╭─ Supplied data
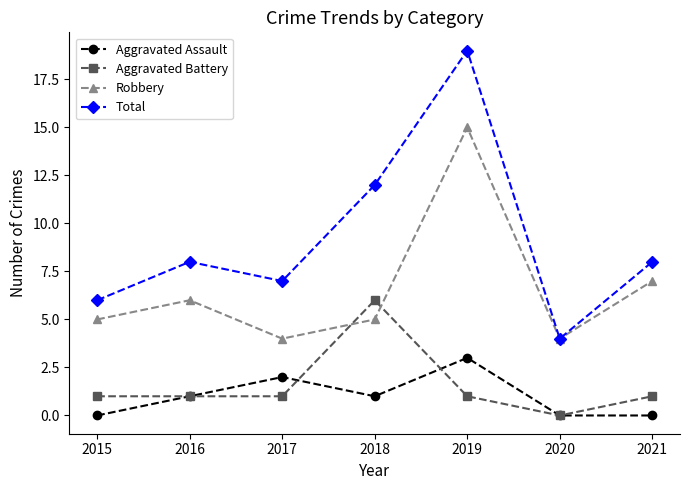

Is the value of Robbery at 2017 greater than the value of Total at 2017?

No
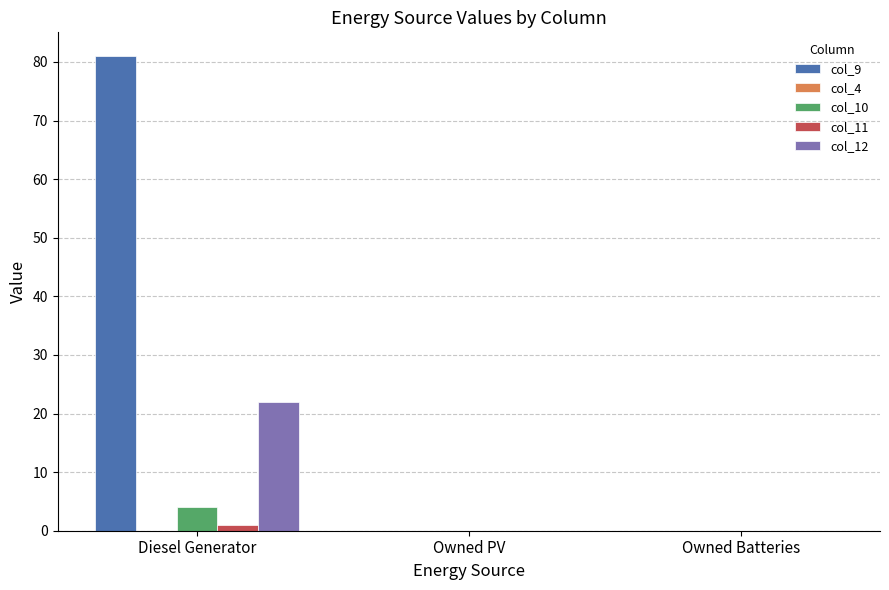

Is the value of col_10 at Diesel Generator greater than the value of col_9 at Diesel Generator?

No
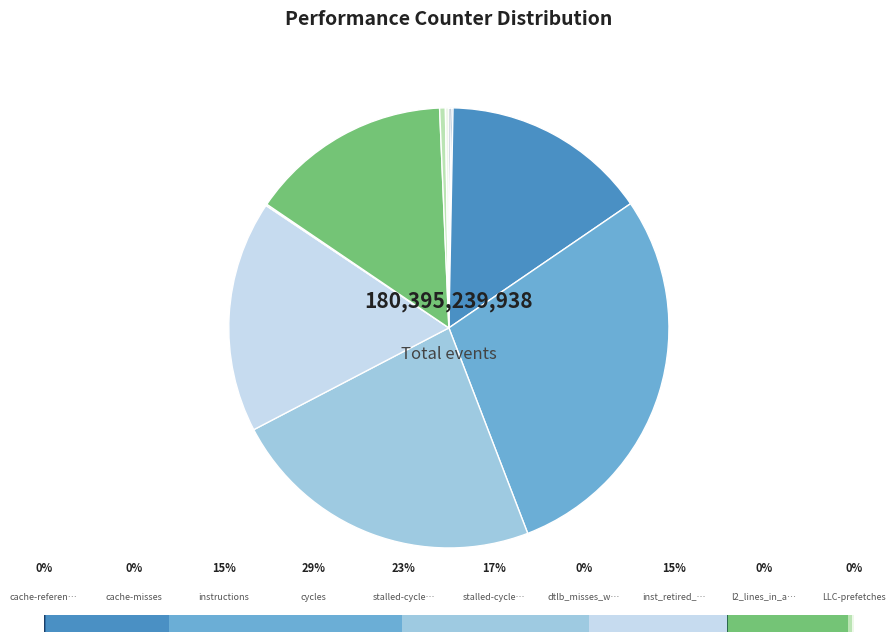

True or false: stalled-cycles-frontend accounts for 23% of the total.

True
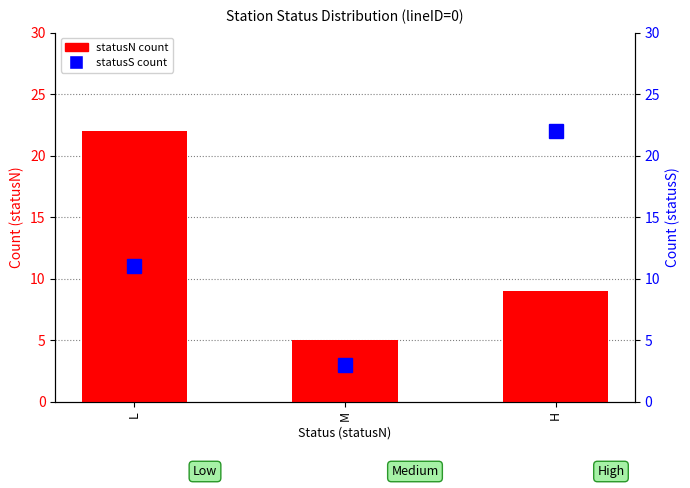

Which series has the widest spread of values?

statusS count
╰─
* _What to do_
Reproduce the entries above, replacing "greater" with "larger" wherever it occurs and changing nothing else. Leave the pictures out of the answer.

* _Reply_
Is the value of Robbery at 2017 larger than the value of Total at 2017?

No

Is the value of col_10 at Diesel Generator larger than the value of col_9 at Diesel Generator?

No

True or false: stalled-cycles-frontend accounts for 23% of the total.

True

Which series has the widest spread of values?

statusS count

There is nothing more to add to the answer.